Tan Aprine, Tey Jackie, Leow Kimberley, Wong Keng Lin
Department of Orthopaedic Surgery, Sengkang General Hospital, Singapore.
Department of Podiatry, Sengkang General Hospital, Singapore.
Wounds. 2020 Dec;32(12):E106-E109.
Deep soft tissue wounds have a significant volume of dead space that often delays healing. Negative pressure wound therapy with instillation and dwell time (NPWTi-d) used as an irrigation channel to manage deep cavity wounds with a tunneled opening has yet to be described to the authors' knowledge.
The patient presented with pain and swelling of the left foot along with fever, elevated inflammatory markers, and signs of infection. Antibiotics were initially provided. Surgical debridement with a minimally invasive incision revealed a deep midfoot plantar abscess and resulted in a 2.2 cm wound with a cavity extending 5 cm from the second to fourth metatarsophalangeal joints, initially managed with topical dressings. At postoperative day 5, NPWTi-d (-125 mm Hg) with instillation of betadine-polyhexanide solution and dwell time of 10 minutes was initiated and provided twice weekly for 2 weeks. Clinicians created a foam dressing irrigation channel that enabled cleansing of the entire wound and reduced the volume of dead space within the cavity. A hydrocolloid dressing was used to protect wound edges. The type of NPWT system was changed as healing progressed. No repeat surgical debridement was required, and inflammatory markers down trended over the course of the 3-week hospital admission. The deep cavity wound demonstrated good progress with healing, and eventually healed completely by 2 months from initial surgical debridement.

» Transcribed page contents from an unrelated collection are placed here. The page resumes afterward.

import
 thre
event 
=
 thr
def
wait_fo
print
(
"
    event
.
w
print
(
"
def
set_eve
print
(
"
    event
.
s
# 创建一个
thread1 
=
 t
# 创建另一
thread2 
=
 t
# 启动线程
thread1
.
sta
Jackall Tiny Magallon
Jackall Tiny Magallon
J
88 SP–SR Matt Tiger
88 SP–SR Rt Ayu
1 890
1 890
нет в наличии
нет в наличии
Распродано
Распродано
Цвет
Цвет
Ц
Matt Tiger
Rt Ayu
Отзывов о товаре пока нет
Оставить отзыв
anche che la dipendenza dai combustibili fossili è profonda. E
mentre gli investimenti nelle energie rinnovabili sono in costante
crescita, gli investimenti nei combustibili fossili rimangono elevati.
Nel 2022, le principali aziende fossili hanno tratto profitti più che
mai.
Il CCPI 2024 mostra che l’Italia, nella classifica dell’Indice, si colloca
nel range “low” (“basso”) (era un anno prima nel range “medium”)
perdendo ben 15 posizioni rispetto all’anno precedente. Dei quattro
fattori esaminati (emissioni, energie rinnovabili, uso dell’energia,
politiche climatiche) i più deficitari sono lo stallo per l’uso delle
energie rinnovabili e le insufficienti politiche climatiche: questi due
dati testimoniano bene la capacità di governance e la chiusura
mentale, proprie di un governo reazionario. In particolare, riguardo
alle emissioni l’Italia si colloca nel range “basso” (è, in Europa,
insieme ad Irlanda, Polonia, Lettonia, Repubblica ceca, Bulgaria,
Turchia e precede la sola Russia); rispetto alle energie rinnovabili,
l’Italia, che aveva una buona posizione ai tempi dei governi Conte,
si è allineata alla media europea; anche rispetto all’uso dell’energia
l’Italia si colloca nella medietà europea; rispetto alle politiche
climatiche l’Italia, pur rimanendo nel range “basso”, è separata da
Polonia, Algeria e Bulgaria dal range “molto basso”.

In a deep cavity wound with a small tunneled opening, NPWTi-d used as an irrigation channel is effective in reducing dead space and removing debris, in addition to avoiding the need for multiple surgical debridements and minimizing dressing change frequency.

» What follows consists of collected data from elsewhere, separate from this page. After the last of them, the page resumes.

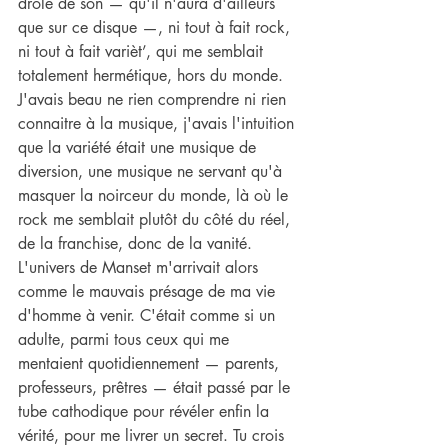
drôle de son — qu'il n'aura d'ailleurs 
que sur ce disque —, ni tout à fait rock, 
ni tout à fait varièt’, qui me semblait 
totalement hermétique, hors du monde. 
J'avais beau ne rien comprendre ni rien 
connaitre à la musique, j'avais l'intuition 
que la variété était une musique de 
diversion, une musique ne servant qu'à 
masquer la noirceur du monde, là où le 
rock me semblait plutôt du côté du réel, 
de la franchise, donc de la vanité.
L'univers de Manset m'arrivait alors 
comme le mauvais présage de ma vie 
d'homme à venir. C'était comme si un 
adulte, parmi tous ceux qui me 
mentaient quotidiennement — parents, 
professeurs, prêtres — était passé par le 
tube cathodique pour révéler enfin la 
vérité, pour me livrer un secret. Tu crois 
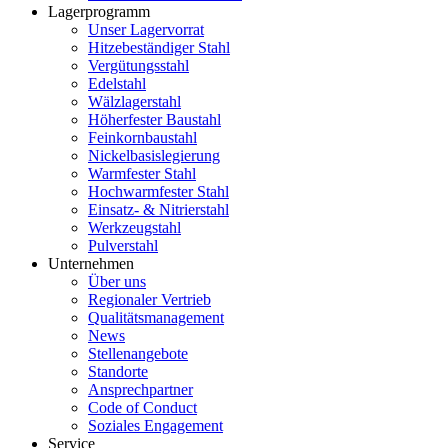
Lagerprogramm
Unser Lagervorrat
Hitzebeständiger Stahl
Vergütungsstahl
Edelstahl
Wälzlagerstahl
Höherfester Baustahl
Feinkornbaustahl
Nickelbasislegierung
Warmfester Stahl
Hochwarmfester Stahl
Einsatz- & Nitrierstahl
Werkzeugstahl
Pulverstahl
Unternehmen
Über uns
Regionaler Vertrieb
Qualitätsmanagement
News
Stellenangebote
Standorte
Ansprechpartner
Code of Conduct
Soziales Engagement
Service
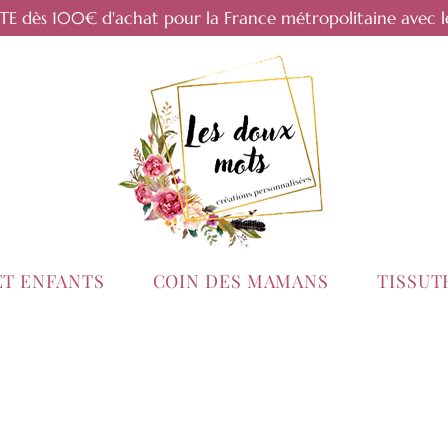
RTE dès 100€ d'achat pour la France métropolitaine avec l
ET ENFANTS
COIN DES MAMANS
TISSU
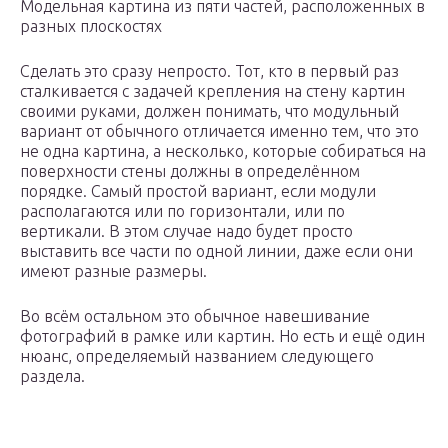
Модельная картина из пяти частей, расположенных в
разных плоскостях
Сделать это сразу непросто. Тот, кто в первый раз
сталкивается с задачей крепления на стену картин
своими руками, должен понимать, что модульный
вариант от обычного отличается именно тем, что это
не одна картина, а несколько, которые собираться на
поверхности стены должны в определённом
порядке. Самый простой вариант, если модули
располагаются или по горизонтали, или по
вертикали. В этом случае надо будет просто
выставить все части по одной линии, даже если они
имеют разные размеры.
Во всём остальном это обычное навешивание
фотографий в рамке или картин. Но есть и ещё один
нюанс, определяемый названием следующего
раздела.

深部软组织伤口存在大量死腔,常导致愈合延迟。据作者所知,负压伤口治疗联合滴注和停留时间(NPWTi-d)作为一种冲洗通道用于处理有隧道状开口的深部腔隙伤口的情况尚未见报道。
患者出现左脚疼痛、肿胀,伴有发热、炎症指标升高及感染迹象。最初给予抗生素治疗。通过微创切口进行手术清创,发现中足跖侧深部脓肿,形成了一个2.2厘米的伤口,腔隙从第二至第四跖趾关节延伸5厘米,最初采用局部敷料处理。术后第5天,开始采用NPWTi-d(-125毫米汞柱),滴注聚维酮碘 - 聚己双胍溶液,停留时间为10分钟,每周进行两次,共持续2周。临床医生创建了一个泡沫敷料冲洗通道,可对整个伤口进行清洁,并减少腔内死腔体积。使用水胶体敷料保护伤口边缘。随着愈合进展,更换了负压伤口治疗系统的类型。无需再次进行手术清创,在3周的住院期间炎症指标呈下降趋势。深部腔隙伤口愈合进展良好,并最终在初次手术清创后2个月完全愈合。
在有小隧道状开口的深部腔隙伤口中,NPWTi-d作为冲洗通道可有效减少死腔和清除碎屑,此外还可避免多次手术清创并减少换药频率。